Dieser Spitzweg ist was ganz Besonderes. Drei Meter lang. Zwei Meter hoch. Fast eine Tonne schwer. Steht da wie gemalt. Aber eben nur wie gemalt. Dieser Spitzweg ist zwar auch ein Kunstwerk, aber ein ziemlich lebendiges, wenngleich er jetzt reichlich reglos mitten auf dem Weg verharrt und keine Anstalten macht, dem Geländewagen auszuweichen, der ihm bis auf wenige Zentimeter nahe gerückt ist. Gaaanz gemächlich war Spitzweg den Hügel hinabgeschaukelt, als er das Auto und Detlef Baumungs röhrenden Ruf gehört hatte. Ein tiefes »Koooouummmm!« war aus dem stattlichen Leib des Tierpflegers aufgestiegen, ein offenbar unwiderstehlicher Ruf von Prachtkerl zu Prachtkerl. Also verließ Spitzweg seinen heimeligen Eichen-Birken-Mischwald und trottete heran. Nun glotzt er stoisch aus seinem Quadratschädel heraus, ob nicht irgendwo die Möhre zu entdecken ist, die er normalerweise mit dem Auftauchen von Detlef Baumung verbindet.

Spitzweg ist ein Bild von einem Bison bonasus, einem Wisent, dem größten Landsäugetier Europas. Sieht aus wie sein amerikanischer Blutsbruder Bison bison, der so eindrucksvoll durch Western wie Der mit dem Wolf tanzt trampelt. Hierzulande freilich führt das Wisent eher ein Schattendasein in mittelprächtigen Tierparks, ein stark behaartes Rindvieh, das man auf dem Weg zum Königstiger gern mal hinterm Zaun links liegen lässt. Wie ungerecht das ist, merkt man erst, wenn man einer solchen Wuchtbrumme in nahezu freier Wildbahn Aug in Aug gegenübersteht. Da sagt die Urzeit plötzlich guten Tag, und wenn einer wie Spitzweg in den Tiefen seines Wanstes dann noch sein rülpserartiges Brummen entsichert, kommt sich der Homo sapiens recht klein und verloren vor. Da kann Detlef Baumung noch so sehr beteuern, dass Spitzweg eigentlich ein ganz Lieber ist.
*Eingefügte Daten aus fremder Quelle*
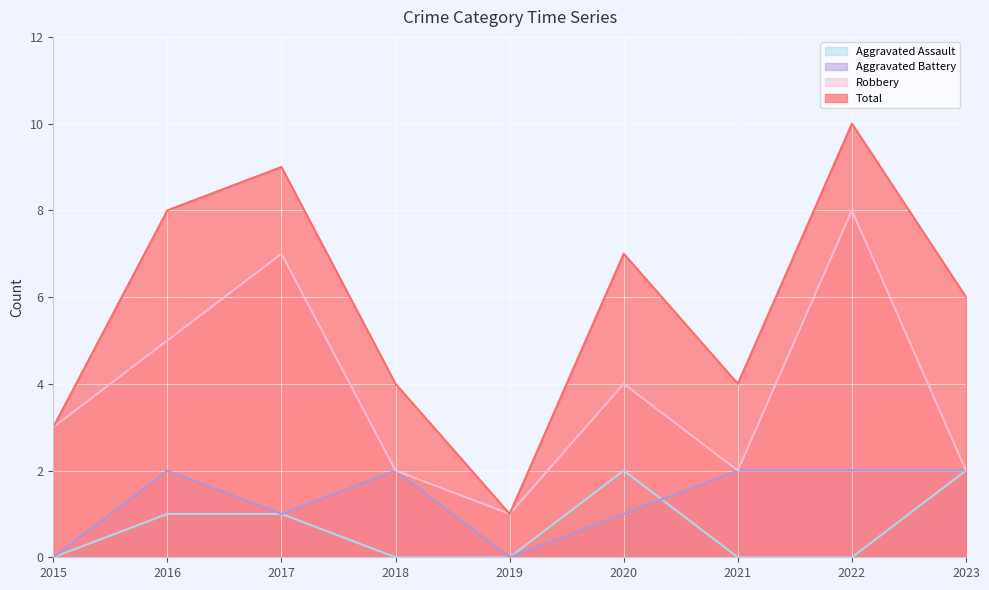

Rank the series by their maximum value, from lowest to highest.

Aggravated Assault, Aggravated Battery, Robbery, Total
Dass so ein Bulle ganz unbehelligt durch die märkische Steppe tapert, ist eigentlich eine Sensation. 25 Kilometer Trott nach Osten, und er stünde auf dem Berliner Alexanderplatz. Dabei ist seine Art in Deutschland schon vor mehr als 500 Jahren ausgestorben; der letzte frei lebende Wisent überhaupt wurde 1927 im Kaukasus erschossen. Schließlich gab es weltweit nur noch zwölf Tiere in Zoos, ehe der Mensch sich besann und die Art mit einem bis heute laufenden Zuchtprogramm zu retten begann. Jetzt gibt es wieder 4000 Tiere, noch nicht genug, um das Überleben der Art zu sichern, aber immerhin. Damit Spitzweg und 21 seiner Artgenossen jedoch so frei leben können, wie sie das heute tun, bedurfte es nicht nur der Einsicht der Menschen, sondern kein Geringerer als der Weltgeist musste mitmischen.
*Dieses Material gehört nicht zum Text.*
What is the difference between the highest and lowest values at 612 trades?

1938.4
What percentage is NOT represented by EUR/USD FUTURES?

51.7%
250 Jahre lang war die Döberitzer Heide, auf der Spitzweg nun so friedlich grast, ein Kriegsschauplatz, jedenfalls ein simulierter. Schon der Alte Fritz nutzte das Gelände für seine Herbstmanöver auf abgeernteten Feldern; hier erfand und probte er die sogenannte Schräge Schlachtordnung, die ihm 1757 bei der Schlacht von Leuthen zum Sieg über Österreich verhalf. Kaiserliche Truppen, Reichswehr, Wehrmacht, schließlich Sowjetarmee und NVA – sie alle probten hier auf gut 6000 Hektar den Ernstfall. Als es dem Weltgeist und seinen Verbündeten auf Erden schließlich 1989 ff. gefiel, dem Kommunismus das Lebenslicht auszublasen, waren noch rund 100.000 russische Soldaten in etlichen Kasernen rund um den Truppenübungsplatz Döberitz stationiert. 1992 verschwanden auch die – und hinterließen eine hochgerüstete Sondermülldeponie, wo unter unschuldig weiß leuchtenden Birken Raketentriebwerke, tonnenweise Flakmunition und Fliegerbomben im Erdreich steckten. Der Weltgeist mochte Europa umgewälzt und das Gelände befreit haben, doch damit es zu Spitzwegs neuer Heimat werden konnte, bedurfte es noch eines echten Tierfreunds: Heinz Sielmann.